Departamento de Microbiología y Proteómica Ocular, Instituto de Oftalmología "Fundación de Asistencia Privada Conde de Valenciana", Mexico City, Mexico; Programa de Posgrado en Biomedicina y Biotecnología Molecular, Departamento de Microbiología, Escuela Nacional de Ciencias Biológicas, Instituto Politécnico Nacional, Mexico City, Mexico.
Departamento de Microbiología y Proteómica Ocular, Instituto de Oftalmología "Fundación de Asistencia Privada Conde de Valenciana", Mexico City, Mexico; Programa de Doctorado en Ciencias Biológicas y la Salud, Universidad Autónoma Metropolitana, Mexico City, Mexico.
Microb Pathog. 2020 Mar;140:103953. doi: 10.1016/j.micpath.2019.103953. Epub 2020 Jan 2.
To report the characterization and analysis of the biofilm formation in mixed keratitis induced by the coinfection of Staphylococcus aureus and Fusarium falciforme in a novel murine model.
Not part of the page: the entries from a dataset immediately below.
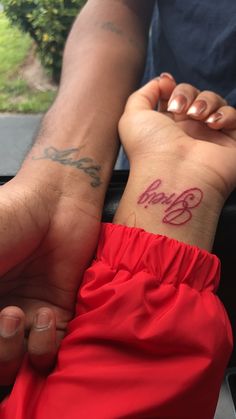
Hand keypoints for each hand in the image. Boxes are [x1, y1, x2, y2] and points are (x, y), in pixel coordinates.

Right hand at [0, 172, 100, 384]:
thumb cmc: (9, 218)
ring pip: (18, 365)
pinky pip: (52, 353)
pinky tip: (47, 316)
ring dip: (14, 353)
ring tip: (20, 316)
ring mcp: (29, 319)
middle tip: (6, 317)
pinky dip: (47, 346)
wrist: (57, 202)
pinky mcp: (60, 316)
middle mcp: (1, 315)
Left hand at [116, 75, 235, 249]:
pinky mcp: (230, 143)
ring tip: (195, 117)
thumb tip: (162, 82)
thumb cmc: (149, 149)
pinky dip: (225, 114)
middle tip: (179, 109)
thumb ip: (143, 94)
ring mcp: (209, 137)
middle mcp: (187, 131)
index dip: (173, 87)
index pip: (174, 96)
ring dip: (206, 101)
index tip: (167, 85)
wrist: (173, 175)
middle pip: (194, 94)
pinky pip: (234, 117)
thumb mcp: (132, 116)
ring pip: (215, 102)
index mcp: (165, 126)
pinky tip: (212, 125)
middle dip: (187, 92)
Clinical ocular microbial isolates and female BALB/c mice were used to develop the murine model. Immunosuppression was achieved with cyclophosphamide and methylprednisolone. A corneoscleral lesion was performed with a micro-pocket technique. Mice received an inoculum with a concentration of 1 × 10 conidia of F. falciforme and S. aureus with 1 × 10 UFC/ml. Mice were sacrificed at 72 h after induction of infection, the right eye was enucleated and preserved in 10% formaldehyde to perform the PAS staining. In addition, cuts were obtained for the labeling with the fluorophores propidium iodide and Calcofluor White, and other eye cuts were processed to transmission microscopy.
F. falciforme and S. aureus were able to developed mono and mixed biofilm in vitro. Keratitis of F. falciforme, S. aureus and mixed, were established at immunosuppressed mice. Clinical symptoms were observed at murine cornea. Histological analysis by special stains identified bacterial, fungal and mixed biofilm structures at epithelial and stromal level. Extracellular matrix was observed surrounded clusters of bacterial, fungi and mixed by fluorescence and transmission electronic microscopy.
This study provides direct evidence of the establishment and formation of mixed biofilm in vitro, as well as in vivo on the corneal surface of mice in an experimentally induced S. aureus and F. falciforme mixed keratitis infection.
报告金黄色葡萄球菌和弯孢镰刀菌混合感染诱导的混合角膜炎生物膜形成的特征和分析,建立一个新型的小鼠模型。
临床眼部微生物分离株和雌性 BALB/c 小鼠被用于开发该小鼠模型。环磷酰胺和甲基强的松龙用于免疫抑制。使用微囊技术进行角膜巩膜病变。小鼠接种浓度为 1×10 个分生孢子的弯孢镰刀菌和 1×10 UFC/ml 的金黄色葡萄球菌。感染诱导后 72 小时处死小鼠,右眼眼球被切除并保存在 10%甲醛中进行 PAS 染色。此外,还获得了用荧光染料碘化丙啶和 Calcofluor White 进行标记的切片,并对其他眼部切片进行了透射显微镜处理。
弯孢镰刀菌和金黄色葡萄球菌能够在体外形成单和混合生物膜。在免疫抑制小鼠中建立了弯孢镰刀菌、金黄色葡萄球菌和混合角膜炎。在小鼠角膜上观察到临床症状。特殊染色的组织学分析在上皮和基质水平上鉴定了细菌、真菌和混合生物膜结构。荧光和透射电子显微镜观察到细胞外基质环绕着细菌、真菌和混合的簇。
本研究提供了金黄色葡萄球菌和弯孢镰刀菌混合感染诱导的混合生物膜在体外和体内(在实验诱导的金黄色葡萄球菌和弯孢镰刀菌混合角膜炎感染的小鼠角膜表面)形成的直接证据。